Exercise requirements = Write out the listing below exactly, and omit any images you find in it.

*** Data excerpt Section Begins ***

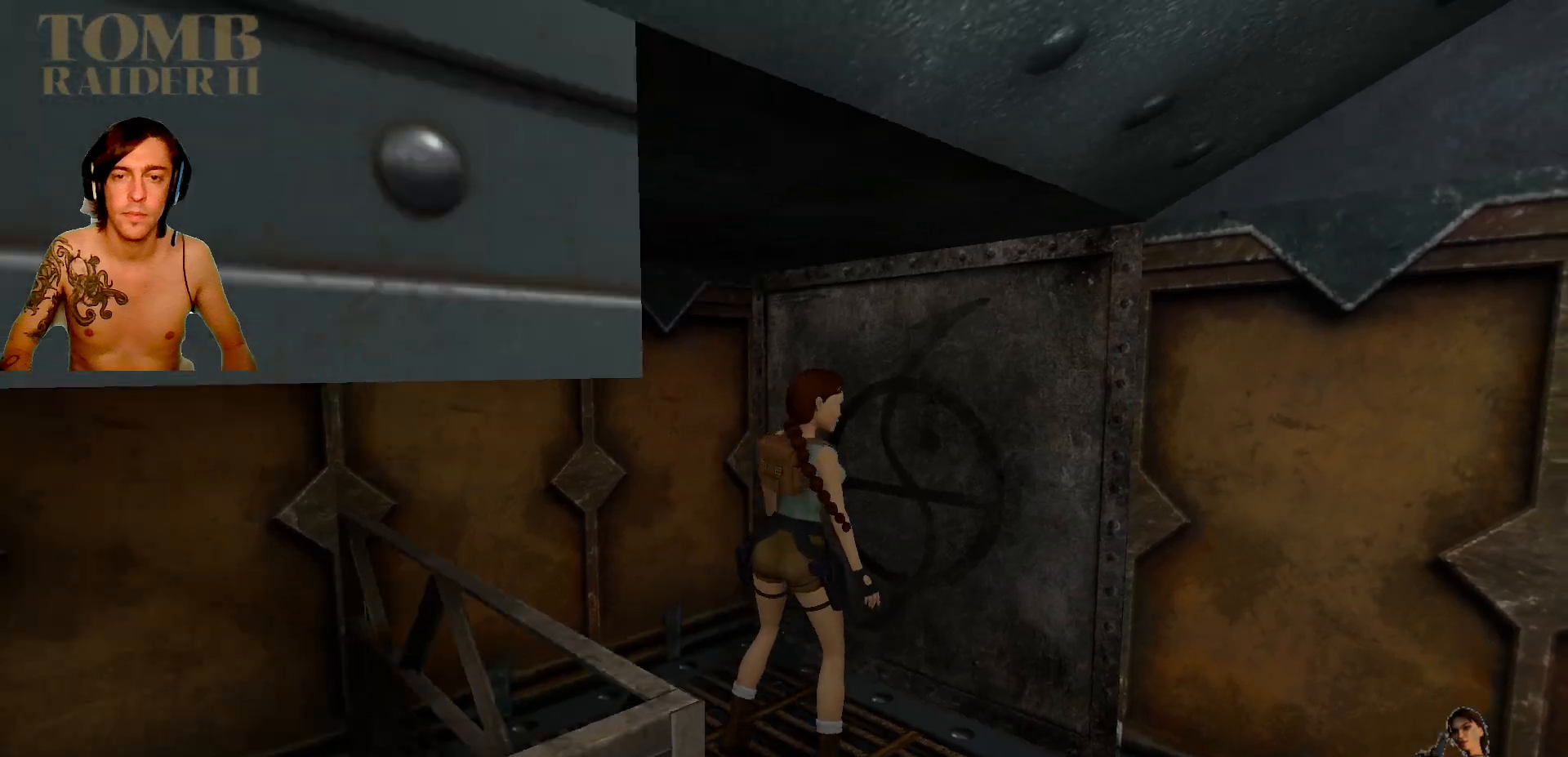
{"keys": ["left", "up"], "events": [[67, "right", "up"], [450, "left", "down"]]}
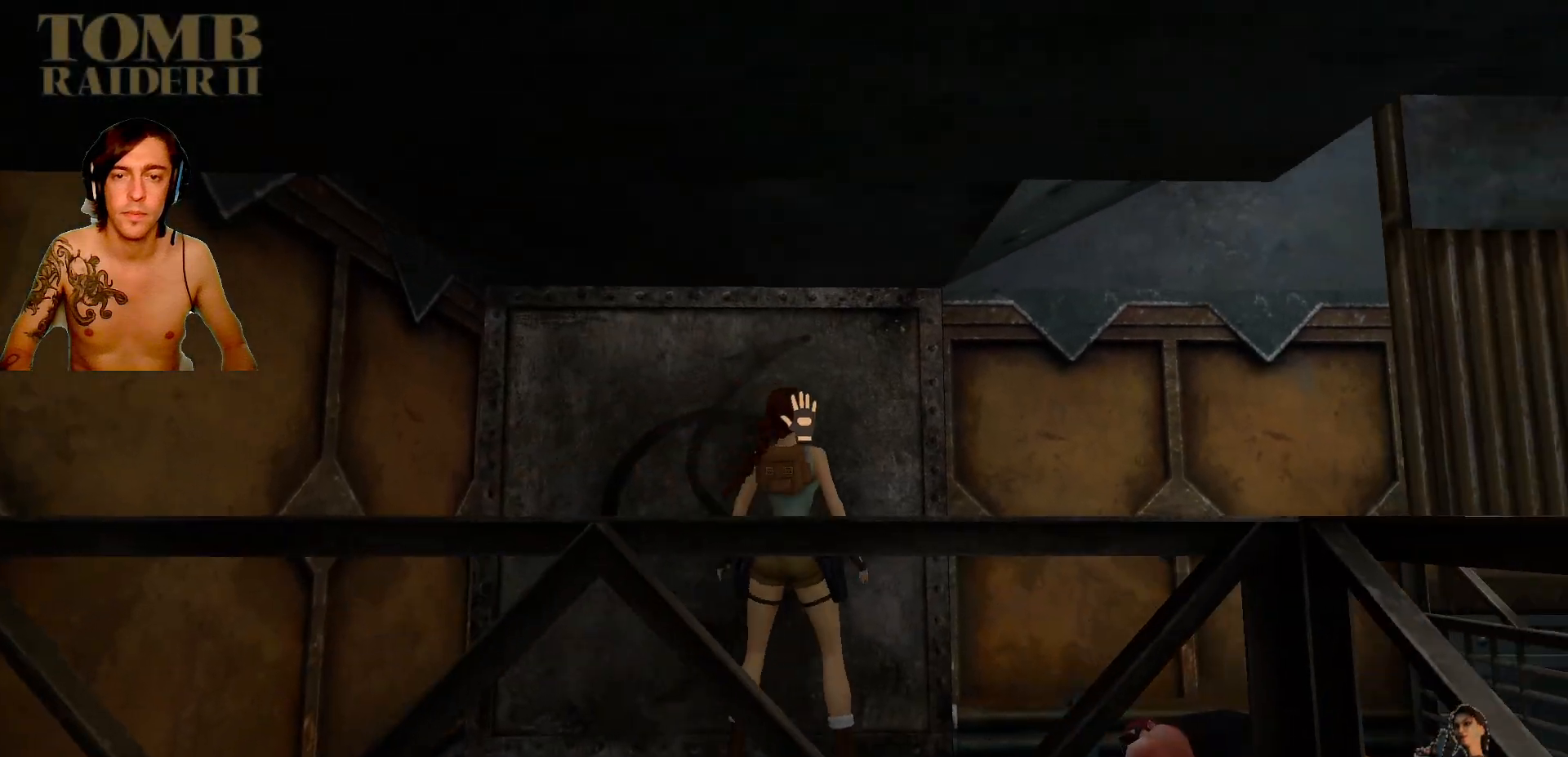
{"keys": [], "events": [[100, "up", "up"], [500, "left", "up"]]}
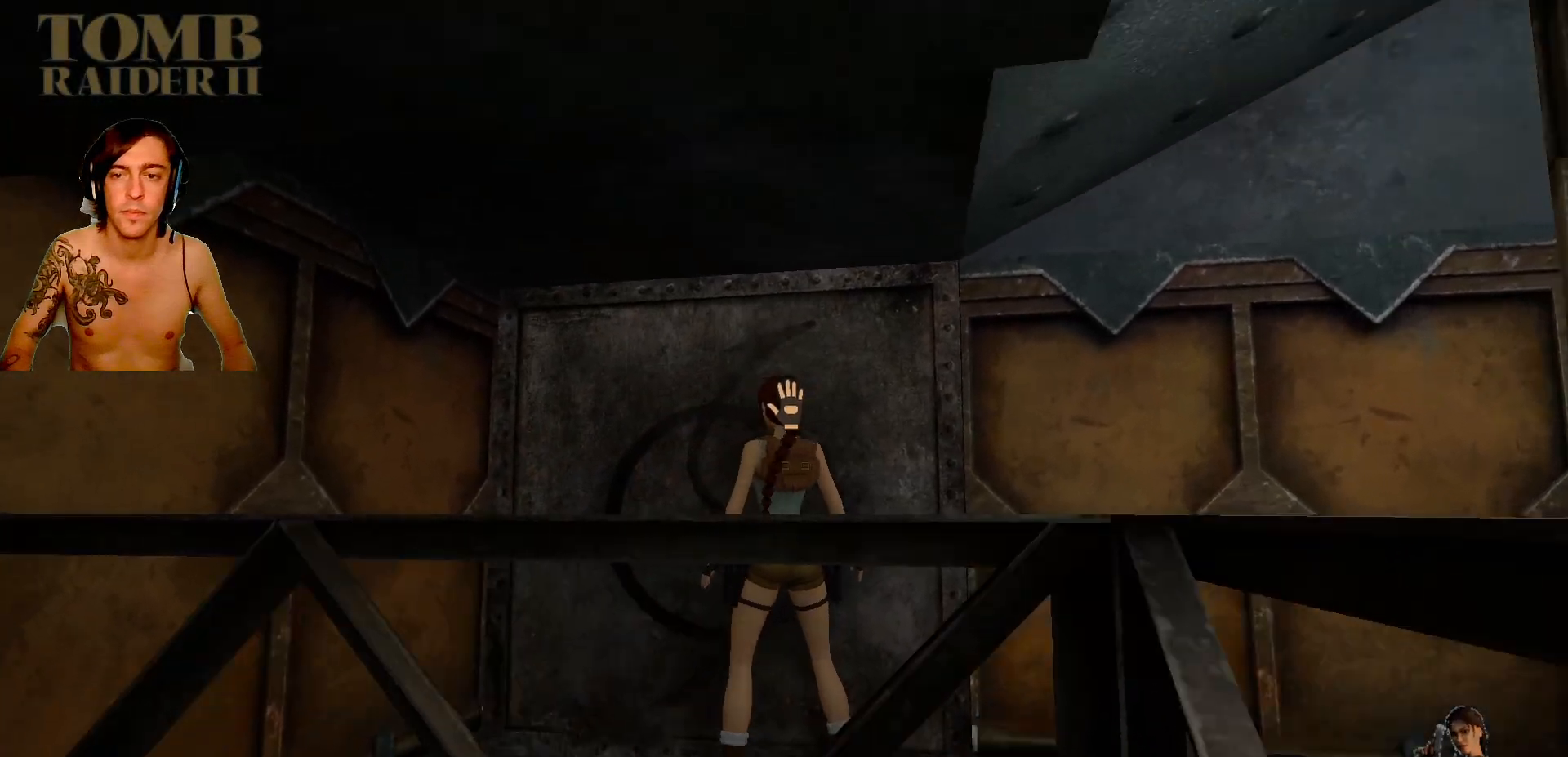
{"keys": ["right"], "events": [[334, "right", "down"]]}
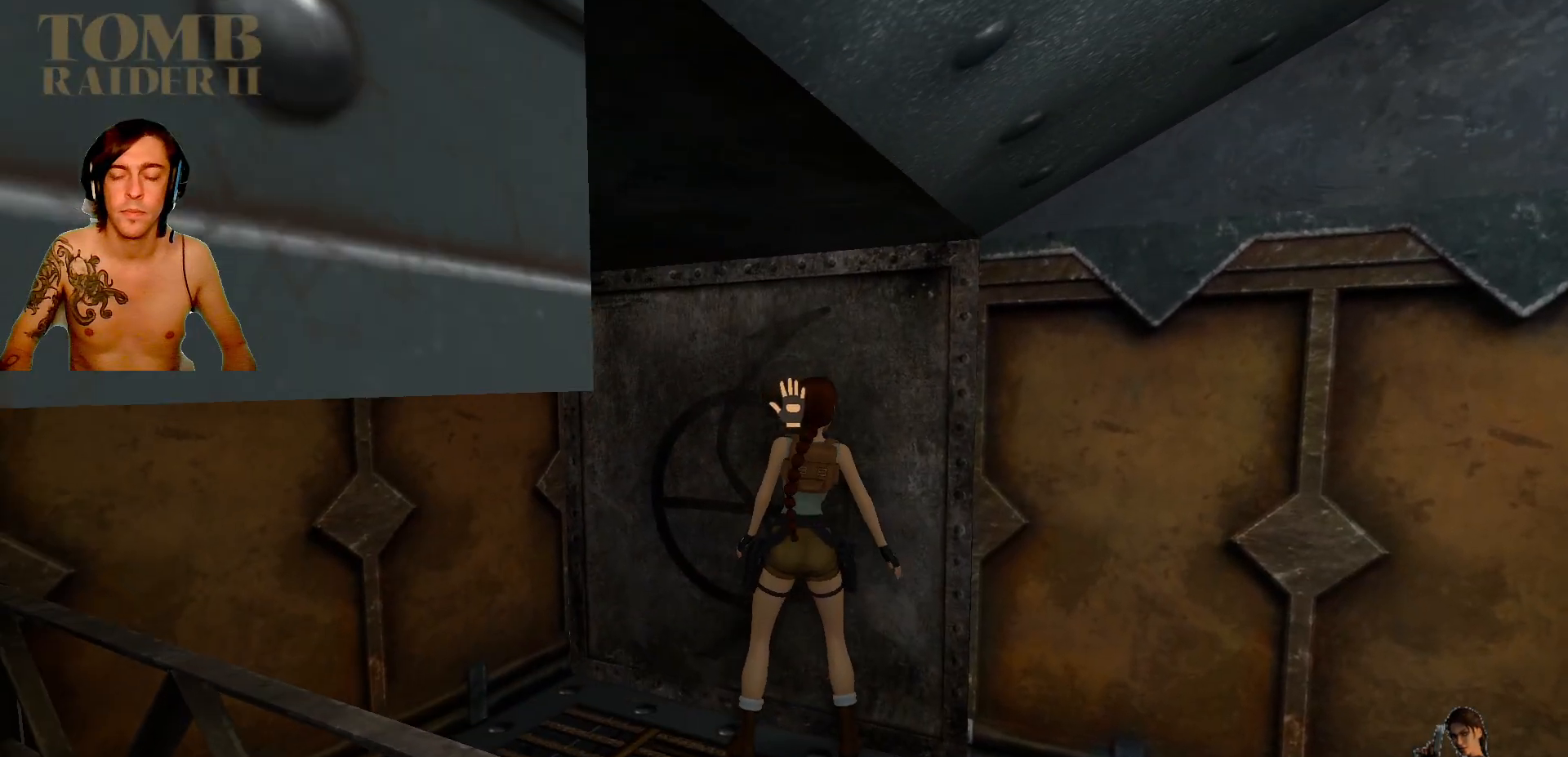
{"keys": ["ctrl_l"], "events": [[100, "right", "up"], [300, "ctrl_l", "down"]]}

*** Data excerpt Section Ends ***

Task output =
{"keys": ["left", "up"], "events": [[67, "right", "up"], [450, "left", "down"]]}
{"keys": [], "events": [[100, "up", "up"], [500, "left", "up"]]}
{"keys": ["right"], "events": [[334, "right", "down"]]}
{"keys": ["ctrl_l"], "events": [[100, "right", "up"], [300, "ctrl_l", "down"]]}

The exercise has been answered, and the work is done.